How big will my F4V be compared to the WebP?

Larger, usually significantly. WebP is one of the most space-efficient still/animation formats (about 30% smaller than JPEG for lossy, 26% smaller than PNG for lossless, per Google's WebP FAQ). H.264 inside F4V has to add per-frame keyframes, motion-compensation overhead, and a constant frame rate — even at Medium quality, expect 5-20x the bytes for short clips. Use the "Very High" preset only when you genuinely need archive fidelity.

Can I convert a static WebP to a still F4V?

Yes — the converter treats a static WebP as a one-frame clip and pads it to the Duration you specify. Common pattern: a 1920x1080 product hero shot becomes a 5-second F4V card for an Animate intro. If you instead want a video built from many stills, upload them all and use Merge images.

Does the Background Color setting affect WebP without transparency?

No. The Background Color (Black, White, Aqua, Crimson, Gold, and 20+ other named colors) only flattens pixels where the WebP's alpha channel is below 100%. A fully opaque WebP renders the same on any background. The default Black matches the Flash/F4V convention of opaque H.264; pick White for slide-style content or a brand color when the WebP has cut-out subjects on transparency.

Why convert images to F4V at all instead of MP4?

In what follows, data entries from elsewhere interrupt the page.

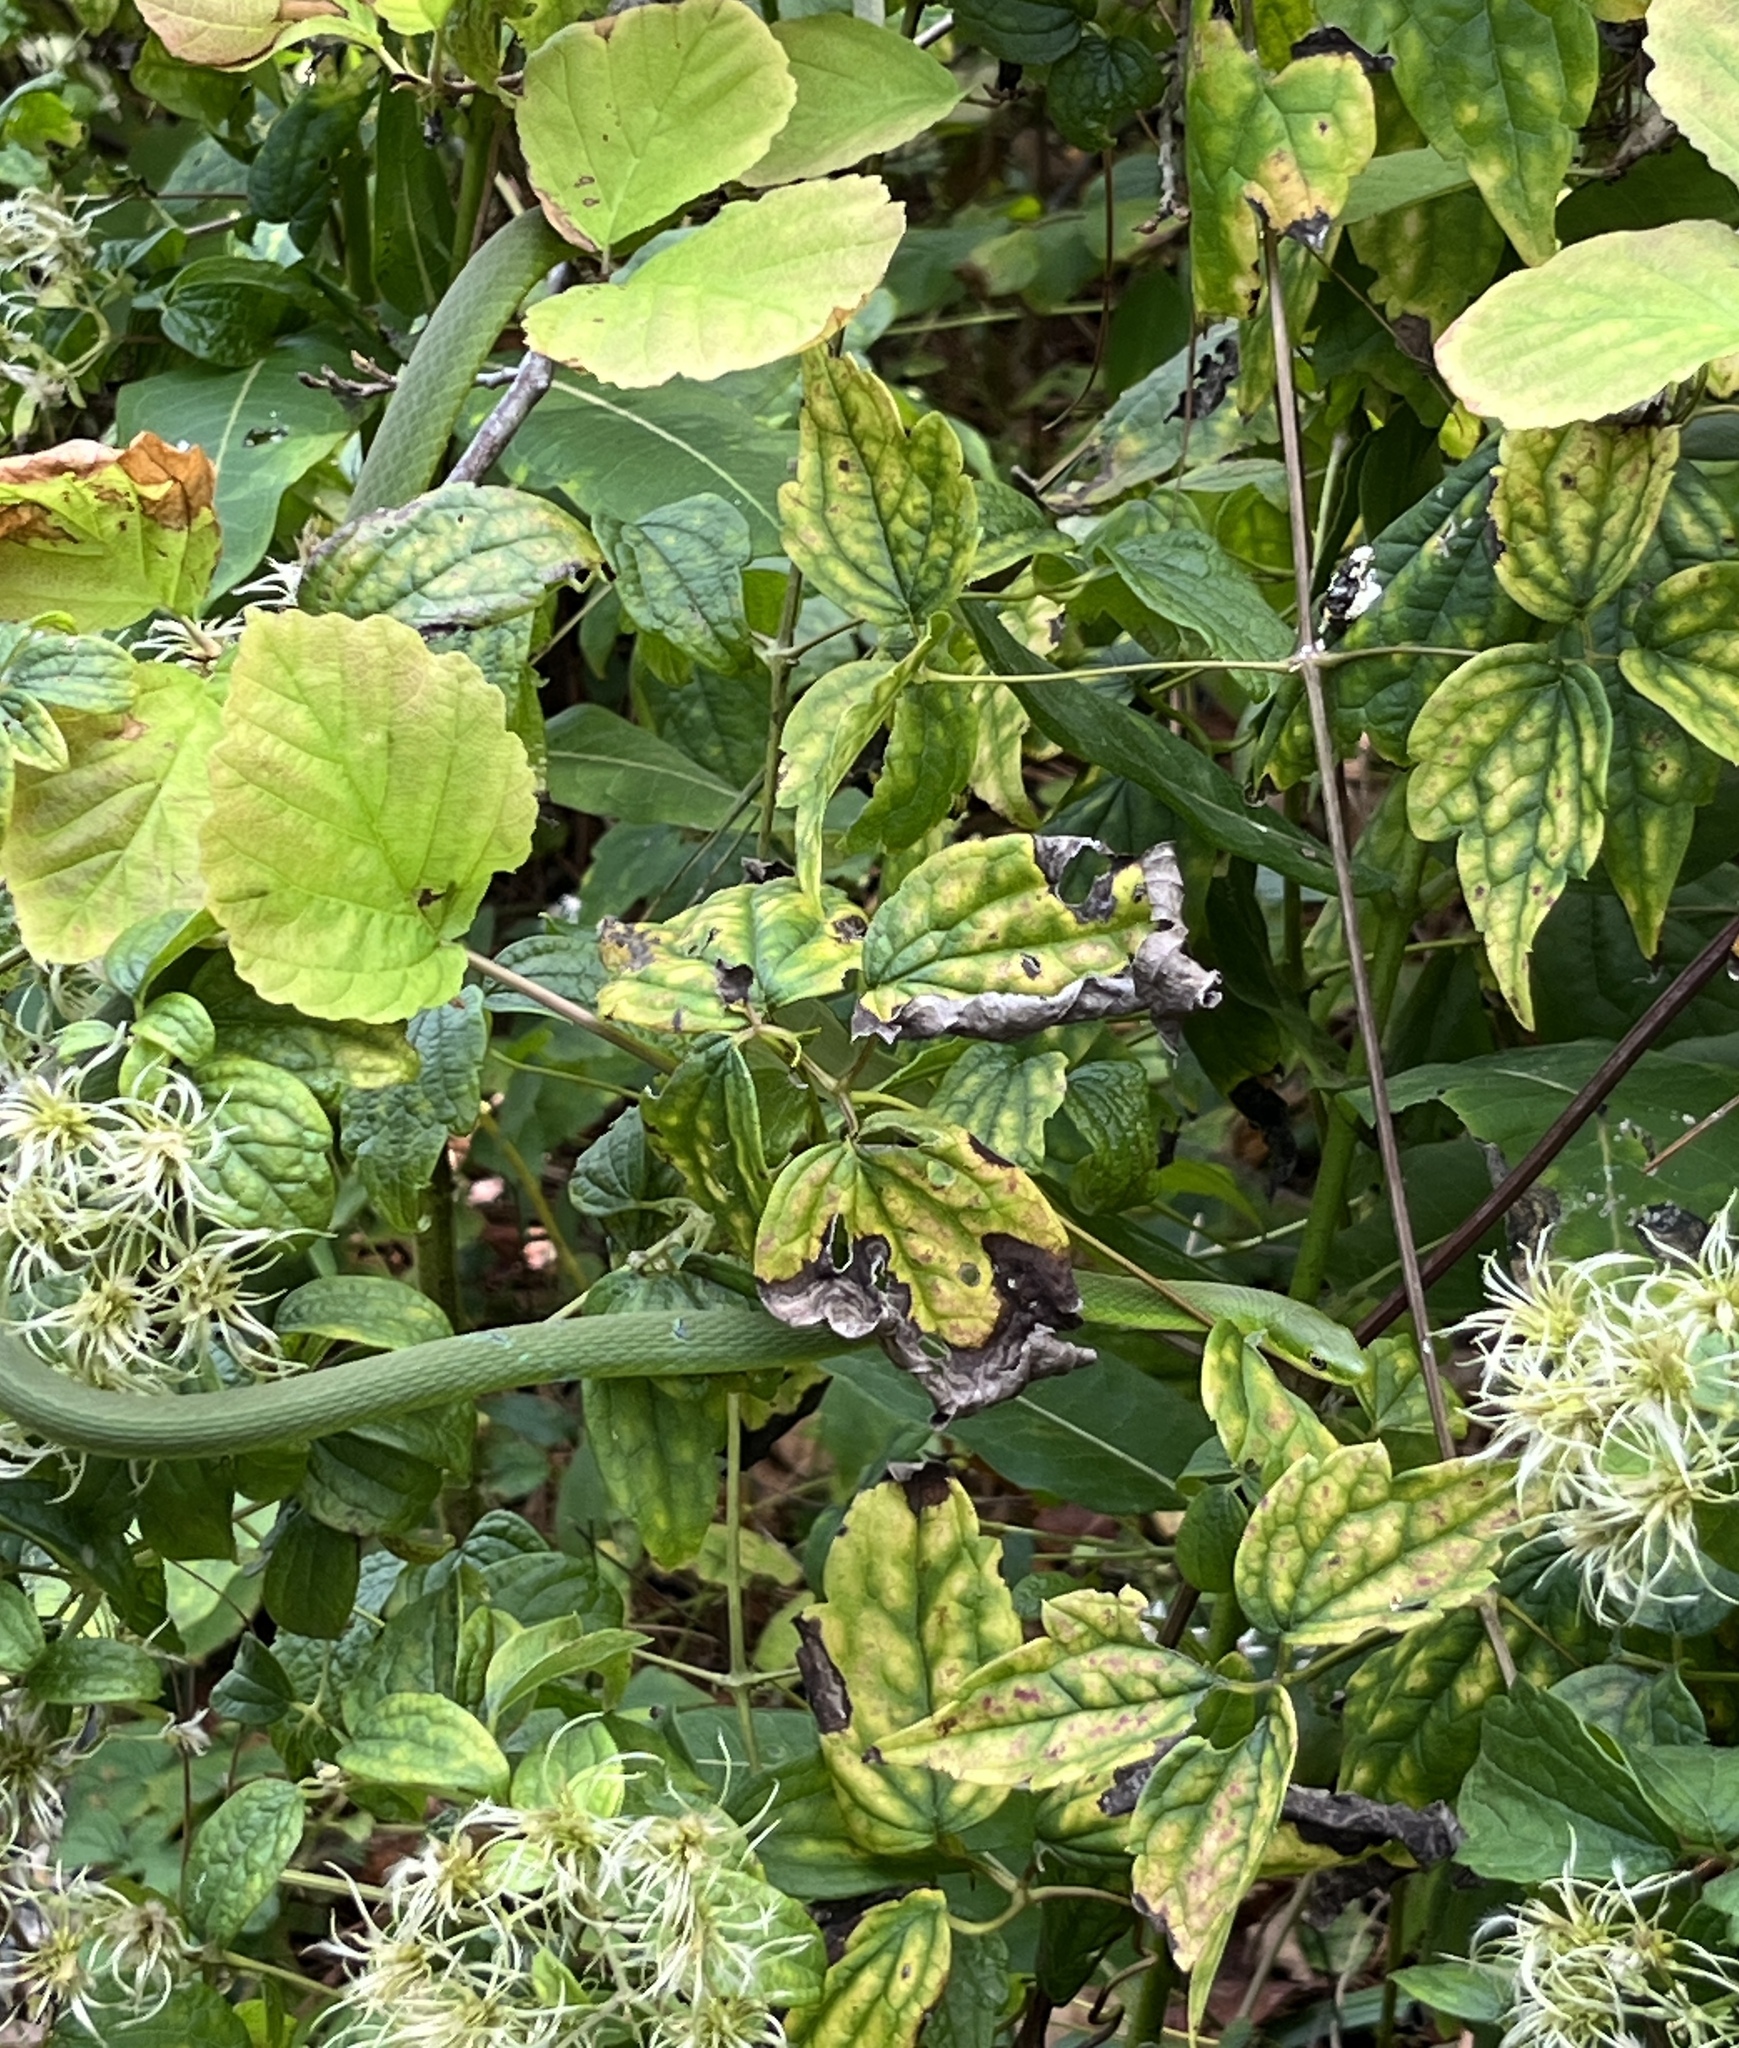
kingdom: Animalia
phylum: Chordata
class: Squamata
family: Colubridae
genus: Opheodrys
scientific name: Opheodrys aestivus
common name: Rough greensnake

Almost always you shouldn't — MP4 with H.264 is the universal modern choice and shares the same ISO base media foundation as F4V. The remaining reasons to pick F4V in 2026 are (a) an Adobe Animate workflow that imports F4V specifically, (b) a legacy LMS / CMS that validates uploads by .f4v extension, (c) reproducing an existing F4V-only catalog, or (d) a teacher / archivist working with Flash-era course content. For everything else, prefer WebP to MP4 or WebP to GIF for an animated image.